Task prompt. Could you reproduce, word for word, everything below from the line containing "air purifier: present" down to the line containing "coffee cup: none", with both of those lines included and no others?

Given information Start Marker

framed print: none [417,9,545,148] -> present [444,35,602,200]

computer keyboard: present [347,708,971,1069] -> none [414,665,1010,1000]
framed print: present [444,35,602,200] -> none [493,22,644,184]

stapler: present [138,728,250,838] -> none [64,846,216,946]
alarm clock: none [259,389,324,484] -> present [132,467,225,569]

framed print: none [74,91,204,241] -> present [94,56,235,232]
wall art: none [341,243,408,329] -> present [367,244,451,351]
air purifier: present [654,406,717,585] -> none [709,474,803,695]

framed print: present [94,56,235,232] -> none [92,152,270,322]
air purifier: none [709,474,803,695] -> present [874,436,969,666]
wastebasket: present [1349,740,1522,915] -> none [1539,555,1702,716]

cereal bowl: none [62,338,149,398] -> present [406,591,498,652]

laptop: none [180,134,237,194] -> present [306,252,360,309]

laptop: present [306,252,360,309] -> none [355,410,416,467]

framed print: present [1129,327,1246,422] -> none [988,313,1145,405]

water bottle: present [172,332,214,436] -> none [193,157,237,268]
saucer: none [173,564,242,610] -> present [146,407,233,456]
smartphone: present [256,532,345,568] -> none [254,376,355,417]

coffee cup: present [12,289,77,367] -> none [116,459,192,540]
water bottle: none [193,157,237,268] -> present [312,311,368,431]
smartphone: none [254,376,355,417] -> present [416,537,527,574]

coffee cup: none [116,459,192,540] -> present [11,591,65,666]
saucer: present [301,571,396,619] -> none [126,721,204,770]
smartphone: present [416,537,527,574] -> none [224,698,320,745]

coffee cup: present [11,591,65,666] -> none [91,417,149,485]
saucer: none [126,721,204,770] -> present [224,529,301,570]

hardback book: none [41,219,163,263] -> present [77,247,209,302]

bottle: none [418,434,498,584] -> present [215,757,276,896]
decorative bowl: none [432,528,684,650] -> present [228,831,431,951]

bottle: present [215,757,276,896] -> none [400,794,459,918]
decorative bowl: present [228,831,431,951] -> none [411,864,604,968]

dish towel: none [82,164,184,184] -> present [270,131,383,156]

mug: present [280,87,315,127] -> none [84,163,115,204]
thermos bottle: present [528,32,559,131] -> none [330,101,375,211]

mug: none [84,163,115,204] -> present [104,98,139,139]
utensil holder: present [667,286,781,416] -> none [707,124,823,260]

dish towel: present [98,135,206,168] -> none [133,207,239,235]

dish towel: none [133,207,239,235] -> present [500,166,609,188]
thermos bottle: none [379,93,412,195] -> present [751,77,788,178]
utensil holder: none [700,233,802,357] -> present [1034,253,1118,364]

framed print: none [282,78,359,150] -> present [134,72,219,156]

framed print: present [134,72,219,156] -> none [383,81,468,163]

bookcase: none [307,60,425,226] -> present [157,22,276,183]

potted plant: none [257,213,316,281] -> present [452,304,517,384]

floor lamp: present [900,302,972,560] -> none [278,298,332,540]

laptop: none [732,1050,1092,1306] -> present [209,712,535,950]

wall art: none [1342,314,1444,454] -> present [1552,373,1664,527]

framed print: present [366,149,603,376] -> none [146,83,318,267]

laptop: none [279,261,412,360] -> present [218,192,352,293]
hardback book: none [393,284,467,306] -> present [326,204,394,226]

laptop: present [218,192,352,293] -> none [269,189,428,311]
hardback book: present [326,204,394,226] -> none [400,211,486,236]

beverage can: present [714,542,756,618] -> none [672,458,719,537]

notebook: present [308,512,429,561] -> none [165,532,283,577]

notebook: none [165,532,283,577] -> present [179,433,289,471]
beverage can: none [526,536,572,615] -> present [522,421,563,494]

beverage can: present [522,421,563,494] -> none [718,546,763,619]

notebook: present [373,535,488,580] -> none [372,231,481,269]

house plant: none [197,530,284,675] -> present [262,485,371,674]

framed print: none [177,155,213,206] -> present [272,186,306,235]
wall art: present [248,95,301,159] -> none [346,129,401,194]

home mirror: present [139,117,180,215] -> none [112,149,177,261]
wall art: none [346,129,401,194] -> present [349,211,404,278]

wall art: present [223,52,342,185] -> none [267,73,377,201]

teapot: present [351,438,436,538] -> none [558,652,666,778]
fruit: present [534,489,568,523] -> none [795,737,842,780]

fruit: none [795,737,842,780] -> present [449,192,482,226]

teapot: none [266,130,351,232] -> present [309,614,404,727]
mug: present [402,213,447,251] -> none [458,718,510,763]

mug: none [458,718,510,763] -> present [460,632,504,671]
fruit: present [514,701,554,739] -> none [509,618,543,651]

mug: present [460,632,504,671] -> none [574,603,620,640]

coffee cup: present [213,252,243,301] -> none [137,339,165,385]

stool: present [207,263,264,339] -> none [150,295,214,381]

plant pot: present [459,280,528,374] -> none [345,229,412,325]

Given information End Marker

Result of the task.
air purifier: present [654,406,717,585] -> none [709,474,803,695]

framed print: present [94,56,235,232] -> none [92,152,270,322]
air purifier: none [709,474,803,695] -> present [874,436,969,666]
wastebasket: present [1349,740,1522,915] -> none [1539,555,1702,716]

cereal bowl: none [62,338,149,398] -> present [406,591,498,652]

laptop: none [180,134,237,194] -> present [306,252,360,309]

laptop: present [306,252,360,309] -> none [355,410,416,467]

framed print: present [1129,327,1246,422] -> none [988,313,1145,405]

water bottle: present [172,332,214,436] -> none [193,157,237,268]
saucer: none [173,564,242,610] -> present [146,407,233,456]
smartphone: present [256,532,345,568] -> none [254,376,355,417]

coffee cup: present [12,289,77,367] -> none [116,459,192,540]
water bottle: none [193,157,237,268] -> present [312,311,368,431]
smartphone: none [254,376,355,417] -> present [416,537,527,574]

coffee cup: none [116,459,192,540] -> present [11,591,65,666]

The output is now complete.